NIH News Release
NATIONAL INSTITUTES OF HEALTH
National Institute of
Environmental Health Sciences

FOR IMMEDIATE RELEASE
Thursday, September 10, 1998
Bill Grigg
(301) 402-3378
Tom Hawkins
(919) 541-1402

New Agency Group to Review Proposed
Use of Skin Sensitivity Test Using Fewer Animals

A scientific panel meets September 17 to review a less-animal-intensive test for Federal agencies and regulated industry to use to determine if products are likely to cause contact dermatitis.

The test, if endorsed by the expert panel, would represent a success in the effort to reduce or eliminate the use of animals in testing. The endorsement would also be the first action of two new federal organizations designed to facilitate agreement on the use of so-called "alternative testing." The groups are a new, permanent committee of the federal agencies—the Interagency Coordinating Committee on the Validation of Alternative Methods -- and of the new National Toxicology Program Interagency Center for the Evaluation of Alternative Toxicological Methods, which is headquartered at the National Institute of Environmental Health Sciences in Research Triangle Park, N.C.

The expert panel’s review, if favorable, would also be the key to putting the test into wide use. Each agency, however, would then separately follow through by proposing regulatory modifications that would make the new test an optional alternative for businesses and others trying to get new products approved.

ICCVAM was established by NIEHS and other research and regulatory agencies:

The National Toxicology Program Center and an ICCVAM subcommittee, the latter co-chaired by scientists Denise M. Sailstad of EPA and David G. Hattan at FDA, have organized the review of the alternative test, which is called the Murine Local Lymph Node Assay. The assay, or test, uses mice instead of guinea pigs—and requires half to a third as many, and can be done in a week as opposed to three to four weeks.

In the old test, the product was painted on the body and the guinea pig was then injected with an additional, potentially irritating chemical to help accentuate the test chemical’s effect. In the newer test, the mouse’s ears are painted with the test substance and its immunological response is determined by looking at lymph node tissue. The animal does not have to get challenge-induced contact dermatitis. "If you have a chemical that’s an allergen," according to a scientist who has worked with the test, "it stimulates the immune system so cells divide, and that’s what we’re looking at."
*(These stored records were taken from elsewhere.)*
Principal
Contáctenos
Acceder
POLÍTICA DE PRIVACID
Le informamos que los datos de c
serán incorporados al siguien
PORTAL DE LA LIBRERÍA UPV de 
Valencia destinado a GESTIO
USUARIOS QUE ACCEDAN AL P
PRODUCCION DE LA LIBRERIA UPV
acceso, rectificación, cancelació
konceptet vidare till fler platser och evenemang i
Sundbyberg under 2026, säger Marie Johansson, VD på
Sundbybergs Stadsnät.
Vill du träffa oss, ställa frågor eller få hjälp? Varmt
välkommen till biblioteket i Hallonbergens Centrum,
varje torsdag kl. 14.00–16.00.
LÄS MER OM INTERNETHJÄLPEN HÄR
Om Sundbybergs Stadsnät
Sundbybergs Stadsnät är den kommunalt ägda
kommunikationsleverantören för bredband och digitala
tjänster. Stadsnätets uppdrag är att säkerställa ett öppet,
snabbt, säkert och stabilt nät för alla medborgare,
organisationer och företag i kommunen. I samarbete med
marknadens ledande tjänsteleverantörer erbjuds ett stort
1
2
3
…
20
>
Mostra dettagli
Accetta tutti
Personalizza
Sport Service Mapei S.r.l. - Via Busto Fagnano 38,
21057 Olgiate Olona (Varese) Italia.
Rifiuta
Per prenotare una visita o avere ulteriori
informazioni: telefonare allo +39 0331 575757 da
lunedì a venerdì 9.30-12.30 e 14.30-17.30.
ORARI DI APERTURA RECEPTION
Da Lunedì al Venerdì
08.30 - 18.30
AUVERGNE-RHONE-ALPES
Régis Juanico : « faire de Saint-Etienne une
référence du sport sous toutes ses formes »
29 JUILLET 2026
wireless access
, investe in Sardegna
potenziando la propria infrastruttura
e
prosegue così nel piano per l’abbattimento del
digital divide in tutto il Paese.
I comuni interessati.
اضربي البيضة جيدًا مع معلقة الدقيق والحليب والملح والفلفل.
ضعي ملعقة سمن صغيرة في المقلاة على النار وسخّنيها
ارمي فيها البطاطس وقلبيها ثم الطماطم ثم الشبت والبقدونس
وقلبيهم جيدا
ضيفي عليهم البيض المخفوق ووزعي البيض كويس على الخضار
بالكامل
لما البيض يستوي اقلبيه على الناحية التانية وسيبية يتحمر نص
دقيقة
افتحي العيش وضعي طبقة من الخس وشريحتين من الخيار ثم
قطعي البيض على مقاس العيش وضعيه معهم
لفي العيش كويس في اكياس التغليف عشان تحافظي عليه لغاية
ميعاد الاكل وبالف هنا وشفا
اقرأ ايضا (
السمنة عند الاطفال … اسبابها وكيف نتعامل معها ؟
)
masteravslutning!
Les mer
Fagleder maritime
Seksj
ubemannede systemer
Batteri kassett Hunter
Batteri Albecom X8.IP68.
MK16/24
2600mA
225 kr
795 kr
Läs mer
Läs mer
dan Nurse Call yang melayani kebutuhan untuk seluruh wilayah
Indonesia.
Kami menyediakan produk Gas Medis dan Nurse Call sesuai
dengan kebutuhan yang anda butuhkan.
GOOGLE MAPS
The newer test also costs about half of the old. It was first conceived by Ian Kimber, head of research at the Zeneca Central Toxicology Laboratory in England, and it was submitted as an alternative by three scientists from private industry. Tests from five different laboratories working with FDA were published this year.

The review, which is open to the public, will be from 8:30 a.m. to 5:30 p.m. Sept. 17 at the Gaithersburg Hilton, 620 Perry Parkway, Gaithersburg, Md. Copies of the proposed LLNA Test Method may be obtained by writing the NTP Center for the Evaluation of Alternative Toxicological Methods, MD EC-17 at NIEHS, PO Box 12233, Research Triangle Park, NC 27709, or be telephoning (919) 541-3398 or faxing (919) 541-0947.

Contact dermatitis is a major problem for consumers of many products, including cosmetics and household products. It is also the second most common occupational disease, costing industry and workers as much as $1 billion annually if lost workdays and associated loss of productivity are included. In industry, irritant contact dermatitis is the most common, usually resulting from reactions to chemical irritants such as solvents and cutting fluids. In addition, there is allergic contact dermatitis caused by a variety of substances, from latex to some pesticides, that trigger an allergic, or delayed hypersensitivity, reaction.

Director of NIEHS and NTP Kenneth Olden, Ph.D., said, "As we seek to reduce the numbers of animals used in testing, we realize too that improvements in test methods can translate directly into fewer injuries to the public and in the workplace. Good, accurate tests are an important tool of disease and injury prevention."